PROBLEMS TO SOLVE.
1) In the column on gluten, what statistic did the writer find on the box of gluten-free potato flakes?
2) According to the column on gluten, why did the writer buy the regular store-brand potatoes instead of the gluten-free box?
3) Carry the column on gluten forward from where it stops.

Random Rhapsody: Bootin’ the gluten
Ryan Summerlin November 12, 2013
Chicken fried steak with mashed potatoes and peas is one of my favorite comfort foods when the weather turns cold. The sweetness of the peas combined with the creamy potatoes is a match made in heaven.
I eat my peas and mashed potatoes Three Stooges-style — put some mashed potatoes on a butter knife then smash them into the peas. Delightful!
Never having much luck using real potatoes, I’m a loyal fan of Betty Crocker Potato Buds, but when I got to the market to buy some, the only box on the shelf had “Gluten Free” prominently splashed across the front.
Having neither a real or perceived problem with gluten, I’ve had no need or desire to evaluate gluten-free products, so I studied the box to determine if the pricey little flakes would taste any different.
Finding only a statistic that said 1 in 133 people have celiac disease, I decided I’d better go for the regular store brand, I suppose brimming with gluten, fearing the taste of the trendy buds might spoil my much anticipated culinary delight.
However, the statistic did peak my interest, but with Betty Crocker not being on my list of reliable sources of medical information, I did some checking, and sure enough, 1 in 133 people do have celiac disease.
That means for less than 1 percent of the population, eating gluten is asking for more trouble than questioning the tactics of Tahoe bear advocates after inadvertently leaving your kitchen window unlocked and seducing a bear into making a “soft entry.” A lot more.
Going gluten-free may be a choice for some, but for people with celiac disease, it can be a matter of life or death if left untreated.
Celiac disease is an autoimmune disorder causing the immune system of people with the disease to form antibodies to gluten that attack the intestinal lining inhibiting absorption of nutrients.
There’s a blood test to screen for the disease, but an intestinal biopsy is required to confirm the diagnosis.
Gluten sensitivity, however, “lacks any defining medical tests,” says Daniel Leffler, MD, MS, of the Celiac Center at Beth Israel Deaconess Medical Center in Boston, in a 2011 health.com article. Even without a test, Dr. Leffler estimates that 10 percent of Americans are sensitive to gluten.
Some argue that going gluten-free is a healthy lifestyle choice, rationalizing that gluten is a relatively recently introduced component to our diet in evolutionary terms. There’s no scientific evidence for that.
“People who are sensitive to gluten may feel better, but a larger portion (of people who eliminate gluten from their diet) will derive no significant benefit from the practice. They’ll simply waste their money, because these products are expensive,” Dr. Leffler said in a February 2013 article on the Harvard Health blog.

RECORDS SUPPLIED.
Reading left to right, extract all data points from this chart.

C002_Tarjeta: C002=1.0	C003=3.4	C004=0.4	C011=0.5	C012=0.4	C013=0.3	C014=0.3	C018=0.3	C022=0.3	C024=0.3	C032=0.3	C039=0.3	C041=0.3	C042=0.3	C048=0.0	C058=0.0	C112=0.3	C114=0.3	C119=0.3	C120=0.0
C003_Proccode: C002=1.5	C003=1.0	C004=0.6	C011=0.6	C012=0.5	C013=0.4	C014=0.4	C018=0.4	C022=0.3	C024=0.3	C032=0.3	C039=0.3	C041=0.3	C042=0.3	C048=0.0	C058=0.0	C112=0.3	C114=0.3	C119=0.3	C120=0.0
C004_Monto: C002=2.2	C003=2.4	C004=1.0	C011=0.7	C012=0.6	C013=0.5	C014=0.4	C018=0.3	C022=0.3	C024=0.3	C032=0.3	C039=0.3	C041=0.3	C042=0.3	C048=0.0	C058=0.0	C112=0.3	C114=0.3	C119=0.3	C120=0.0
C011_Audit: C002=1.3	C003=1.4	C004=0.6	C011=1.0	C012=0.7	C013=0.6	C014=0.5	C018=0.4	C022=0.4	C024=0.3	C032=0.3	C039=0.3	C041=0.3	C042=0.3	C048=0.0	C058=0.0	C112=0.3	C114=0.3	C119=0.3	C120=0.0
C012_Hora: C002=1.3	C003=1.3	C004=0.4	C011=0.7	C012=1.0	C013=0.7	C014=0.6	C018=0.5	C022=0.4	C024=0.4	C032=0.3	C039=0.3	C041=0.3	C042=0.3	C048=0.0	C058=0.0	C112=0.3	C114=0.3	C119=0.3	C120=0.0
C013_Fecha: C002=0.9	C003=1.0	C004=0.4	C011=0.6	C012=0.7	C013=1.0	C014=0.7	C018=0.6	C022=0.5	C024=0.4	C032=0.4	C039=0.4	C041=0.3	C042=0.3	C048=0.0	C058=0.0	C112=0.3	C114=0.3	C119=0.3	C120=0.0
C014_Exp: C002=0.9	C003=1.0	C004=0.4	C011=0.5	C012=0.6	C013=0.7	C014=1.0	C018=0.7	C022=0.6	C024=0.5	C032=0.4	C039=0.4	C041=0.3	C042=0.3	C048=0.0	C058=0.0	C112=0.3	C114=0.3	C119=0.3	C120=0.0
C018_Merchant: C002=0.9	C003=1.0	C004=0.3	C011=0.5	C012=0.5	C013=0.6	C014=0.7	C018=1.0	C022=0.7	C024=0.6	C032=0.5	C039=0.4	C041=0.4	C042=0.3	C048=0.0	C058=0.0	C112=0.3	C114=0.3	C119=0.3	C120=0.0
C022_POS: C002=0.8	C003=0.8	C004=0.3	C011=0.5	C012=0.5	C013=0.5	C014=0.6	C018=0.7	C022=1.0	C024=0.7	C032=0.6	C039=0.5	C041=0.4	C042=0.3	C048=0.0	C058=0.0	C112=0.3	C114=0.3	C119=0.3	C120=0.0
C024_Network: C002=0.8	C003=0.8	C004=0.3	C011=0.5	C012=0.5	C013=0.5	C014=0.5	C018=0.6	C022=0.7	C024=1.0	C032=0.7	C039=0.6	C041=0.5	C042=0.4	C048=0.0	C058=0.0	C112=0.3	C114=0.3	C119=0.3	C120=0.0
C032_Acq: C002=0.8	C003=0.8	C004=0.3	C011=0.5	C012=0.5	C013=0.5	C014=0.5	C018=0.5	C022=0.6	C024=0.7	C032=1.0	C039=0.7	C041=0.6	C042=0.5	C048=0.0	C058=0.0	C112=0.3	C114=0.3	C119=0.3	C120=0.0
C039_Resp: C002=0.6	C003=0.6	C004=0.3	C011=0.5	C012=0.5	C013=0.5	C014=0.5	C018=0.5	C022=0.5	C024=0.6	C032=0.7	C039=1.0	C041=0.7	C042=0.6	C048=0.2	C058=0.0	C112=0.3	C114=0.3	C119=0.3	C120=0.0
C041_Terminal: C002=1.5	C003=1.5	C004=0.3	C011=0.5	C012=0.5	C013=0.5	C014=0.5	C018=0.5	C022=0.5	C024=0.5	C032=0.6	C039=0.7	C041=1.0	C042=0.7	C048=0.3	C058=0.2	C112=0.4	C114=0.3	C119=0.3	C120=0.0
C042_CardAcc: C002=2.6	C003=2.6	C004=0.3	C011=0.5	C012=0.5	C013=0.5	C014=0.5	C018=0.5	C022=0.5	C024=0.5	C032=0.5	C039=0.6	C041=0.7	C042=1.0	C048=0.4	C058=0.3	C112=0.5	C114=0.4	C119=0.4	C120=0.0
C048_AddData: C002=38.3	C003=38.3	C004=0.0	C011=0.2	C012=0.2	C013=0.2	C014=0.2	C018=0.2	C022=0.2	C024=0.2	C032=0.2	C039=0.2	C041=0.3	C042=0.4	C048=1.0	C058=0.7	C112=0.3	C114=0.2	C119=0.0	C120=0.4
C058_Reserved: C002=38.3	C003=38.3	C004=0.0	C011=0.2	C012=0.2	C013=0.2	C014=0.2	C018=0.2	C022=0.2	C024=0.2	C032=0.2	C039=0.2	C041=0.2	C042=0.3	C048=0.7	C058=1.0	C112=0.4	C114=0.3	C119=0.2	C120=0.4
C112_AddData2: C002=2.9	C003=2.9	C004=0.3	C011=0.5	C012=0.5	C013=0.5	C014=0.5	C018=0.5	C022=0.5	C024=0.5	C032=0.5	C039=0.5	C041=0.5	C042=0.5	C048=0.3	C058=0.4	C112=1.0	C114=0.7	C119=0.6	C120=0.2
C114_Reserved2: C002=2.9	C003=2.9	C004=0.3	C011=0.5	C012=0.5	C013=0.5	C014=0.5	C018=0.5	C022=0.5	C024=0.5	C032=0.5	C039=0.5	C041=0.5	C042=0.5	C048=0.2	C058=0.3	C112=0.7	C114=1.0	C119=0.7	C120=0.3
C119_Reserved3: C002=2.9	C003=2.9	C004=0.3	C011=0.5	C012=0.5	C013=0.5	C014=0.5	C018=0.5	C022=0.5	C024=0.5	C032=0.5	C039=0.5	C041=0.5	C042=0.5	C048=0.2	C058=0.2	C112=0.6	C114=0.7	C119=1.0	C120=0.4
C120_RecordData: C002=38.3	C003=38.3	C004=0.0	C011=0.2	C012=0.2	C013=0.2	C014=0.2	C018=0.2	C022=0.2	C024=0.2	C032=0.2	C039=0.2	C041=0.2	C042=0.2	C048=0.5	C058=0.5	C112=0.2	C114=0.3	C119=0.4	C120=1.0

TASK ANSWERS.
1) It said that 1 in 133 people have celiac disease.

2) The gluten-free box gave no sign of whether the flakes would taste any different; it offered only a statistic about celiac disease. The writer feared the taste of the trendy gluten-free flakes might spoil the much-anticipated meal, so chose the regular store brand.

3)
Nevertheless, according to the NPD Group, a third of Americans are cutting gluten from their diet, resulting in the explosion of a currently $4 billion industry that’s expected to grow to more than $6 billion by 2017.
With no test for gluten sensitivity, a third of Americans cutting out gluten and only 10 percent being gluten sensitive, that means roughly 70 percent of gluten-free dieters have mistakenly self-diagnosed and are wasting their money.
That still leaves me wondering how it is that just five years ago “gluten” was as foreign to our lexicon as “Obamacare”?
I’m guessing the answer to that question has its roots more in psychology than pathology.
To illustrate my point, my wife recently volunteered to help at my son’s elementary school fundraising walk. While chatting with another mother, her fellow volunteer’s son suddenly appeared seemingly out of breath after completing only a few laps.
Not knowing anything about the situation, an unknown woman purposefully veered off the track as she fast walked by so she was certain to be heard blurting out “gotta get that kid off the gluten” while his mother attended to her son who was choking on a piece of popcorn kernel stuck in his throat.
The stranger wasn’t making a diagnosis; she was making an assumption, as do many about gluten being the culprit for their ailments.
Granted, few people would behave as she did; however, her patronizing comment speaks to the “bandwagon” mentality of people who get caught-up in trends and fads.
The bandwagon effect occurs when the probability of individuals adopting a belief increases with the proportion of individuals who have already done so, without regard to any underlying evidence for the belief — everybody “hops on the bandwagon” — explaining how gluten-free products have come to fill grocery store shelves growing into a multibillion dollar industry overnight.
The truth is, the majority of those “bootin’ the gluten” likely feel better because they’re making better overall dietary choices or simply think they’ll feel better. The mind is the most powerful healing tool of all.
Nick De Fiori holds a bachelor’s degree in earth science and has a passion for mountain environments. A Truckee resident, he enjoys spending his free time with his wife and two young boys exploring the wilderness during the summer and skiing in the winter. He can be reached for comment at firstname.lastname@example.org.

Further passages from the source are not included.